── Текст ──

Я написала классному руководителю. Предложила представить ситуацию, в которой, допустим, на городском совещании учителей ее руководитель от Минобразования встанет и публично, перед всеми коллегами, обсудит ее гардероб под всеобщее хихиканье. Поможет ли ей это увидеть ситуацию глазами ребенка?

Я также попросила поговорить с директором и попросить всех учителей снизить градус истерии и двоек. В стране, где каждая семья сейчас переживает сложные испытания и тревогу, школа могла бы стать единственным местом покоя для детей, дать им ощущение мира и стабильности – вместо докладных и истерик.

Классная руководительница – женщина спокойная и отзывчивая. Она отреагировала сразу и с учителем поговорила.

В обед позвонил ребенок: «Ну на мне и отыгралась учительница, после того, как ты рассказала классной! Выговаривала мне, что я ее сдал и что теперь с матерью бегом в школу. И что-то еще, но я, мам, точно не помню, я был так напуган, я был так сердит!»

Как удивительно развернулись события. Ребенок 12 лет рассказал матери (а кому еще, может быть, школьному психологу?) о том, что его при всем классе унизил учитель, и учительница немедленно начала ему мстить. И даже не задала себе вопрос: может быть, я не права? Может, стоит извиниться и забыть этот неприятный момент?

Тогда я села, написала жалобу и отправила ее во все надзорные органы, кроме прокуратуры, потому что второй раз проходить через извинительный тон прокурорских родителей желания у меня не было.

И тут наконец-то объявилась учительница. Она буквально кричала сквозь Ватсап:

– Не надо клеветать! Меня Министерство образования РФ за это и наградило, что я умею работать с детьми!

– Возможно, чиновники Минобра не знают, как вы унижаете детей и мстите им за то, что об этом унижении они рассказывают своим родителям. Скажите, вы называли ободок моего ребенка резинкой для трусов публично? Вы видели, как дети тут же подхватили и начали его дразнить?

– Вы взрослая женщина! Перестаньте искать виноватых! И вообще, вы представитель ребенка, школа пришлет вам официальный запрос немедленно явиться!

Вечером дома я сказала детям:

– Я понимаю, почему она назвала ободок резинкой для трусов. Мы с ней почти ровесницы, а я отлично помню наши детство и юность. Резинка для трусов была всем. Точнее, для всего была одна резинка, которая шла и на трусы, и на игру в резиночки, и на резинку для волос, и посылки ею можно было перетянуть. Резинка была вещью! И в голове этой женщины эта резинка с тех времен так и застряла. Ничего со времен той резинки хорошего с ней в жизни не произошло. А у тебя на голове красивый, современный, дорогой ободок. Такой же носит какой-нибудь твой любимый известный красавец футболист. А на трусах у тебя, смотри, широкая резинка, которая точно отличается от ободка. Ты живешь в одном мире, а она – в другом. Этими трусами она унизила только себя. И если бы ты был старше, ты бы мог именно так ей и ответить.

───

* **Задание**:
Перечислите все случаи применения одной и той же резинки, которые называет рассказчица в тексте о школьном конфликте, вспоминая детство и юность.

── Записанные данные ──

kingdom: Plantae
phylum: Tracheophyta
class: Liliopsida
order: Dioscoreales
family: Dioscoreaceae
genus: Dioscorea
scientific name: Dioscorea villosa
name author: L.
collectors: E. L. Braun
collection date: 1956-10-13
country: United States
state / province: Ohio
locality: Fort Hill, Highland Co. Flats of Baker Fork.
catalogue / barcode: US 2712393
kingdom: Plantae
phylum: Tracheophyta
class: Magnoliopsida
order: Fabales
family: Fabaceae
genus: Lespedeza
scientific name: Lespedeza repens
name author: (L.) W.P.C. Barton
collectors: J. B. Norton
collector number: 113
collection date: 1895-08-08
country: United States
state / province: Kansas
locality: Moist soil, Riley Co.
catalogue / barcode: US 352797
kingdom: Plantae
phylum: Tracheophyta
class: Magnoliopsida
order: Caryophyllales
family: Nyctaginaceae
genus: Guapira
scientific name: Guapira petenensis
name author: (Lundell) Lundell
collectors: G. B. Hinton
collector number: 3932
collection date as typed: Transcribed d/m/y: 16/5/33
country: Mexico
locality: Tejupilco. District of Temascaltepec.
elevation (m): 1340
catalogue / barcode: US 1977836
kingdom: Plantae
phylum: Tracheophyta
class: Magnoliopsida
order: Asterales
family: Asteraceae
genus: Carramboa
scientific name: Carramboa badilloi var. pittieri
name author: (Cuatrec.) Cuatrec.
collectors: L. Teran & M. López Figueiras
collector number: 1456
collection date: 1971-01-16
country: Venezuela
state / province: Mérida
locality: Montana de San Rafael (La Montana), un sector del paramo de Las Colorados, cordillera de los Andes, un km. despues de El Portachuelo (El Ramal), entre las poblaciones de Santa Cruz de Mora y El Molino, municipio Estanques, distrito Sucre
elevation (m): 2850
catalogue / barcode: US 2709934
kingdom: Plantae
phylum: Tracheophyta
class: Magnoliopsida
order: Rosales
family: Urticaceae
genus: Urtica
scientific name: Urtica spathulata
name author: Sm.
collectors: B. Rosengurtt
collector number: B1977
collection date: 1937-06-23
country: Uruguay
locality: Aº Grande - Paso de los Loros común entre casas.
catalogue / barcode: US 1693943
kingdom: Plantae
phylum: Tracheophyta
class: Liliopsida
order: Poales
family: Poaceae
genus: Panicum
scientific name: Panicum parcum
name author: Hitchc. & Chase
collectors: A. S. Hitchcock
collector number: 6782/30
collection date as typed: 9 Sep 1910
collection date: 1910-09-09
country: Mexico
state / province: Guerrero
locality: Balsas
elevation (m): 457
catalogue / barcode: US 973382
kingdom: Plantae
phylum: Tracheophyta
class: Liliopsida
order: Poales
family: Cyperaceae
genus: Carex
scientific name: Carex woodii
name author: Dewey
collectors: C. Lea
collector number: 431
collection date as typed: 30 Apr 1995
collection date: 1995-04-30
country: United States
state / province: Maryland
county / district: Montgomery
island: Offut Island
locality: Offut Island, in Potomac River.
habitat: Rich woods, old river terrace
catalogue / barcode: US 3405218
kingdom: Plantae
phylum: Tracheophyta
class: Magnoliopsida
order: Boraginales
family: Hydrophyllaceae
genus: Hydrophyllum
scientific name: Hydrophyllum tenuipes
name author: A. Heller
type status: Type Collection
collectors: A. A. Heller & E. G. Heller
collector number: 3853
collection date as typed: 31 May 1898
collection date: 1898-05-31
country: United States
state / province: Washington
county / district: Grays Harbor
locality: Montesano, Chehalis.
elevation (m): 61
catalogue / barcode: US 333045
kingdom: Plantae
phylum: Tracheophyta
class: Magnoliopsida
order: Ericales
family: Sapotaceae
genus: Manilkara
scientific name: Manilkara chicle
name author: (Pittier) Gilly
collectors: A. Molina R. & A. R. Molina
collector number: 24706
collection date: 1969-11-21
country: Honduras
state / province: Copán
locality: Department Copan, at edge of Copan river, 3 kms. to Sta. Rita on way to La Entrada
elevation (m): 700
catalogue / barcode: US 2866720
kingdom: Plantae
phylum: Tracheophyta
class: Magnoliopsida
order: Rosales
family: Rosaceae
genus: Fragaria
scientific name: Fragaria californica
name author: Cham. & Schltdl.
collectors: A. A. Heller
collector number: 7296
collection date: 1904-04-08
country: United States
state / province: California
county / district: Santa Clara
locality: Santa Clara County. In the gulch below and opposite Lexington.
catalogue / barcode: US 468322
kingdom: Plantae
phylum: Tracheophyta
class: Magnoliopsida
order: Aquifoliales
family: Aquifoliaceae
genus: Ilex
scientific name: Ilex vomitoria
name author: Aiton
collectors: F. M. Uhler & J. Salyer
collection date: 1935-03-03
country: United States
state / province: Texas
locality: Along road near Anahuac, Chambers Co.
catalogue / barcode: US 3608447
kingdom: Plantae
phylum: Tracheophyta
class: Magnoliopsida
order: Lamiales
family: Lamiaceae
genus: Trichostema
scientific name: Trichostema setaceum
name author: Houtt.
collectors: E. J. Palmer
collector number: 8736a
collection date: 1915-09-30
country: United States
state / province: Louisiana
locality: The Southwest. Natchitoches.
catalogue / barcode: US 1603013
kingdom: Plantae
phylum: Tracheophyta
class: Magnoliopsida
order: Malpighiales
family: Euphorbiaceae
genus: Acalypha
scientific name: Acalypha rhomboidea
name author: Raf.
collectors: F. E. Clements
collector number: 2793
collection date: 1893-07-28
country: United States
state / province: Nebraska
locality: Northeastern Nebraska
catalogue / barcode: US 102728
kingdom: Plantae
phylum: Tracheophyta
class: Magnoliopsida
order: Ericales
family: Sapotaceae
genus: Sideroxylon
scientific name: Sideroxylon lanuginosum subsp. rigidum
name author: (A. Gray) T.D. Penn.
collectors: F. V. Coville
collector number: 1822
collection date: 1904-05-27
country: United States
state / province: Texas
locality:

───

* **Ответ**:
На трусы, для игры в резиночки, как резинка для волос, чтобы перетягивать посылки.